How to Talk to Girls If You Are Shy or Socially Awkward

Socializing doesn’t come naturally to all of us. For some, it’s a challenge to chat with others, especially if you’re on the quiet side. For those wondering how to talk to girls if you’re shy or socially awkward, there is hope. With a few of these 6 strategies and tips, you could build a communication base to push you in the right direction – towards her arms, that is.

1. Choose your context.

While some shy guys could convince themselves to talk to a girl in the spur of the moment, most talk themselves out of it instead. To avoid getting cold feet, it’s helpful to plan your conversation as best you can, and that starts with choosing the context. Where do you run into this girl the most – the office? School? The gym? The context matters a lot because conversation can be much easier in one place than in another. For example, I would be down to talk to a guy if I’m on a coffee break in a hallway alone, but I have zero interest in talking to anyone when I’m working out with my headphones in. Try to choose a context where the girl is alone to avoid getting uncomfortable or distracted by those around you and make sure it’s a place she won’t be busy working on something.

Check out: How to talk to your crush

2. Start with hello.

It’s nearly impossible to plan out every word you’re going to say, but you can outline a few of the basics. The important point is to keep it simple and start with a hello, followed by an introduction, question, or casual conversation. The first chat is not one where you should talk about aliens, war, disease, or any other unpleasant or obscure topic. I’ll always remember when this random college student tried to talk to me at a park at my university. He seemed normal enough and I probably could’ve been friends with him, but he immediately started to talk to me about some conspiracy theory he had. I knew then that it was our first and last conversation. So, my advice is to stick to the basics. Hello, I’m so-and-so. Are you from around here? Any thoughts on where I could get something to eat in the neighborhood? Elevator chit-chat is about as far as you should go during the first encounter to get your feet wet. Once you know her better and feel out the situation, then you can introduce deeper conversations and unique subjects.

3. Practice at home.

It sounds cheesy, but you can actually practice your basics at home. Stand in front of a mirror and say a few lines to see what introduction comes out the most naturally. This will make it easier to get the conversation started when you run into her.

Check out: How to talk to a girl you like

4. Connect through a friend.

If you aren’t gutsy enough to talk to her alone face-to-face, try to find a friend in common who could introduce you. If they’re your close friend, you could ask them upfront, but beware that they’ll probably assume you like this girl and word could get out. I learned my lesson the hard way on this one by asking my friend Jenna to introduce me to a guy named Mark a while back. Of course, she took it to mean that I basically loved Mark, and I could tell she told him before our introduction because of the smug look on his face the whole time we talked. Mark and I didn’t speak again after that, and I learned a better tactic for meeting someone through a friend. Instead of asking outright, find a moment when your friend is talking to that person. Then, politely interrupt their conversation and wait for an introduction. If your friend is slow to pick up your cues, introduce yourself and the other person will follow.

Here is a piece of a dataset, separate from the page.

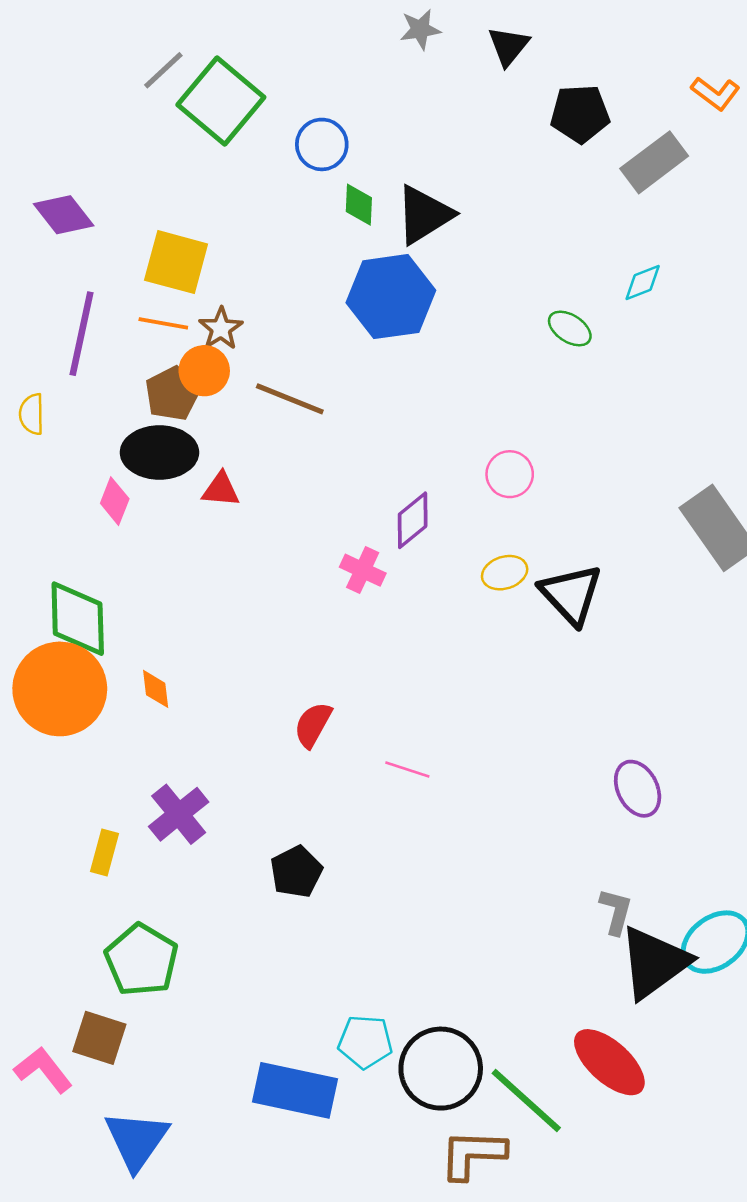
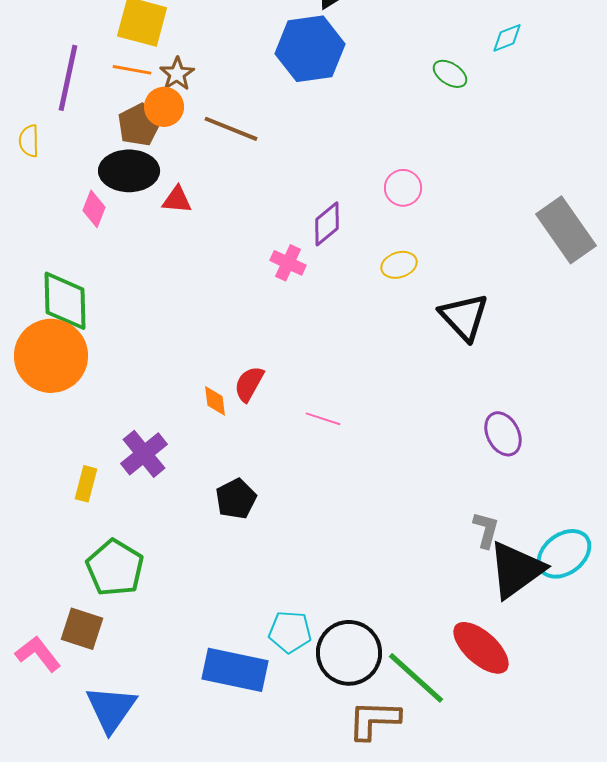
black triangle: (571, 594) -> (464, 317), moved
orange diamond: (156, 689) -> (215, 401), moved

5. Use social media to your advantage.

Plenty of friendships and even relationships have blossomed out of social media, but you’ll have to play your cards right. After all, there’s a fine line between being friendly behind a screen and coming off as creepy. The key is to limit your online interactions accordingly. Let’s say you and this girl follow each other already. You could respond to one of her stories with a short comment and see if she responds. Just liking what she said doesn’t count. I’ll speak for almost all women when we say that yes, we have seen your comments, posts, and likes. If we didn’t respond any words to them, it’s because we aren’t interested. If she does respond, though, you’ve just opened the door to a simple conversation online. Chat it up, but keep it short, then try to repeat the process a few days or even a week or two later.

6. Remember that she’s just another person.

No matter which approaches you choose, it’s so important to reiterate that this girl is just another human being. It may be tough to speak to her, your teacher, your boss, or a stranger, but at the end of the day, we are all just people trying to get by. Chances are she has a lot more on her plate than just socializing, so don’t take it to heart if she keeps the conversation simple once you do touch base. If you don’t talk today, you’ll have a chance tomorrow, and if it doesn’t happen, there are over 3.5 billion other women to choose from and try to talk with in the future.

Check out: 10 Things to talk about with a girl

Conclusion:

If you’ve made it this far, thanks for sticking with me! It’s not always easy to try and do something difficult for us, but you’re taking the right steps to overcome your shyness or awkwardness to make more connections with others – and that’s awesome.